Tuesday, May 25, 2010

Surfaced

When Gavin was born, I felt like I'd been sucked underwater. It seemed I had been heading that way - in the last few weeks of pregnancy my belly was so large it felt like a globe-shaped sandbag, and I waddled around with the sensation of slowly sinking. Once my beautiful little bean made his official debut, he nursed every two or three hours around the clock for months. Near-drowned on love and sleep deprivation, determined to feed him from my own body, I spent most of my time drifting through a dim, blurry waterscape between asleep and awake as summer, fall and winter passed through my peripheral like weather patterns.

Occasionally I would bubble to some surface and become fully aware of where I was in life, and note how changed I found my self and my surroundings. Then I'd go under again, and not think anything coherent for weeks.
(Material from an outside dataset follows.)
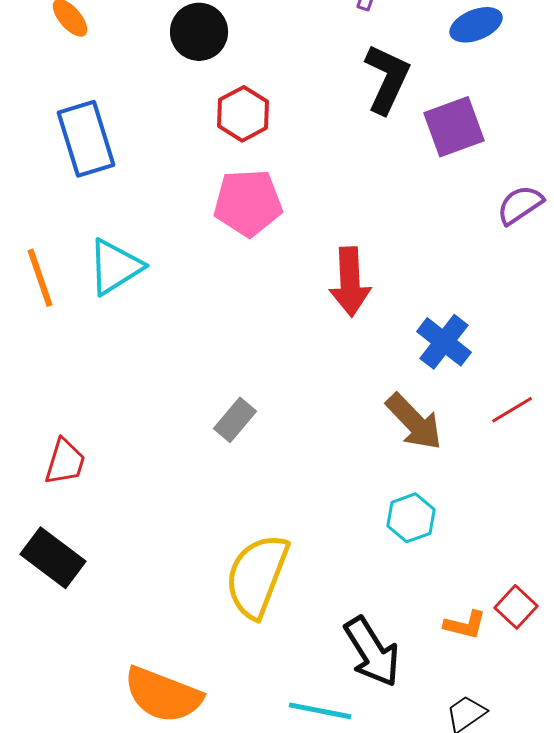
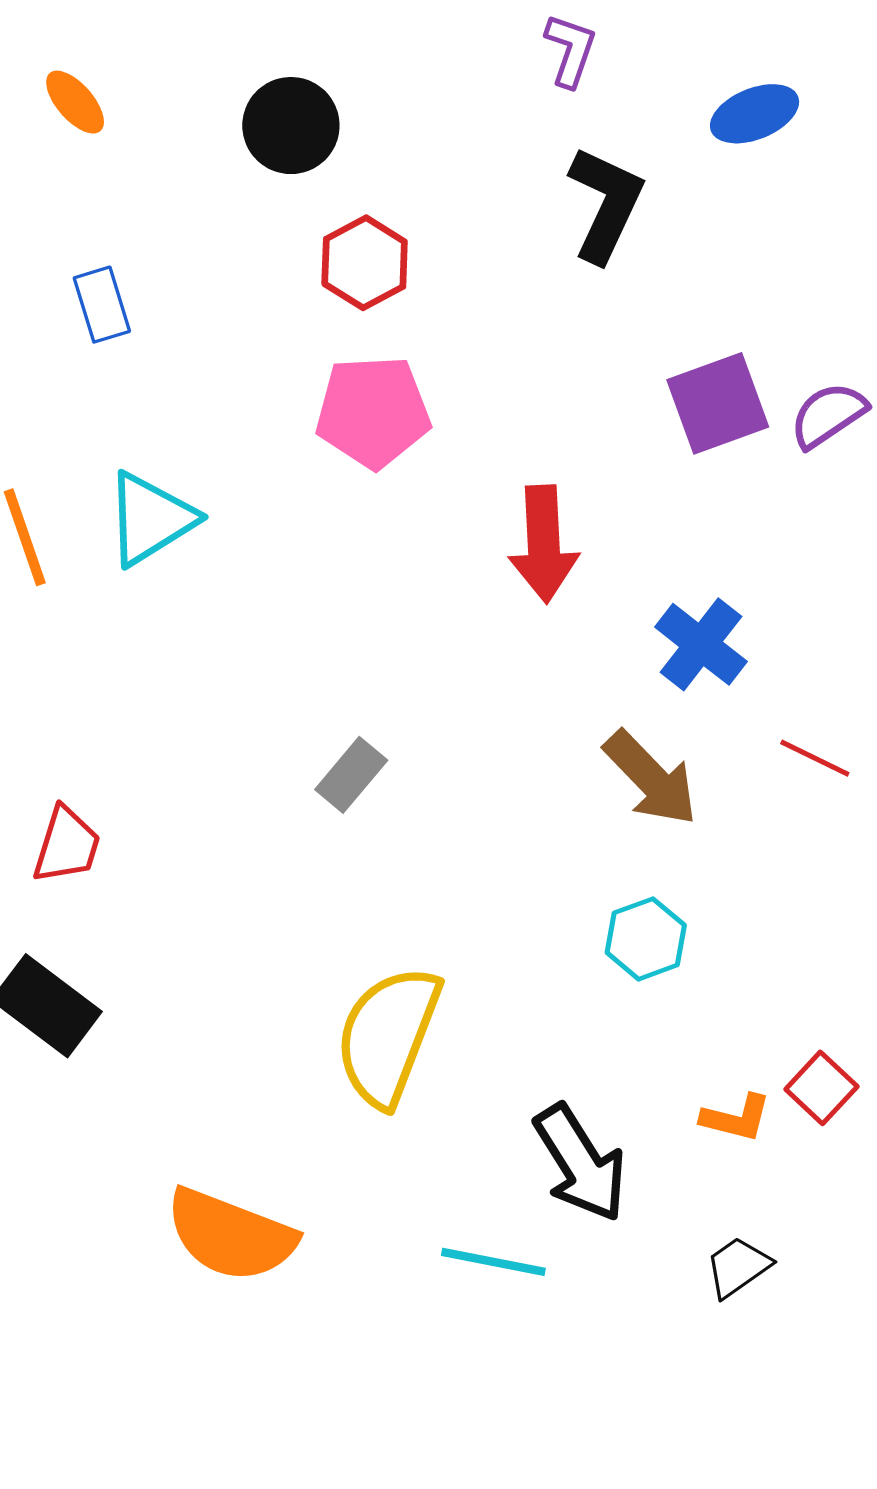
purple square: (454, 127) -> (718, 403), moved
blue rectangle: (86, 139) -> (102, 305), size x0.6
red line: (512, 410) -> (815, 758), turned 57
As recently as a couple months ago, I became better able to manage caring for my son (nearly one year old now, and sleeps better though only marginally) with other life activities - brushing my teeth, taking care of laundry, socializing. It felt like having been lost at sea and finally crawling upon the shore of some island, bedraggled and confused, with terrible hair - where am i? Wait, who am I?

Maybe it's part of new motherhood, but I've been doing a lot of reflecting since the ability to do so was restored to my brain. The intense, difficult, joyful, exhausting, rewarding but frustrating experience of being in charge of another human life has highlighted my strengths and weaknesses in all areas, and made me think about what's important. I've come up with this - love and friendship. While this is not an original concept at all, it arrived as news to me.

My husband is still firmly by my side, but scanning my surroundings in this new place I see that not everyone who seemed to be with me in the beginning is here now. Life actually continued while I was away, which seems obvious, but the extent left me flabbergasted. I've drifted apart from a couple people, due to life moving us in different directions. I lost one good friend out of my own unintended negligence, and her absence digs around behind my ribcage like a claw.  

Those friendships that were left standing, or that were easily renewed, I'm grateful for. I've also opened my time to new friends, mama friends, and the experience has been refreshing.

Sitting here in this stage of life that still feels new sometimes, I find myself mentally gathering up important people in my life - my budding family, friends - and proceeding with caution, so as not to take any of them for granted.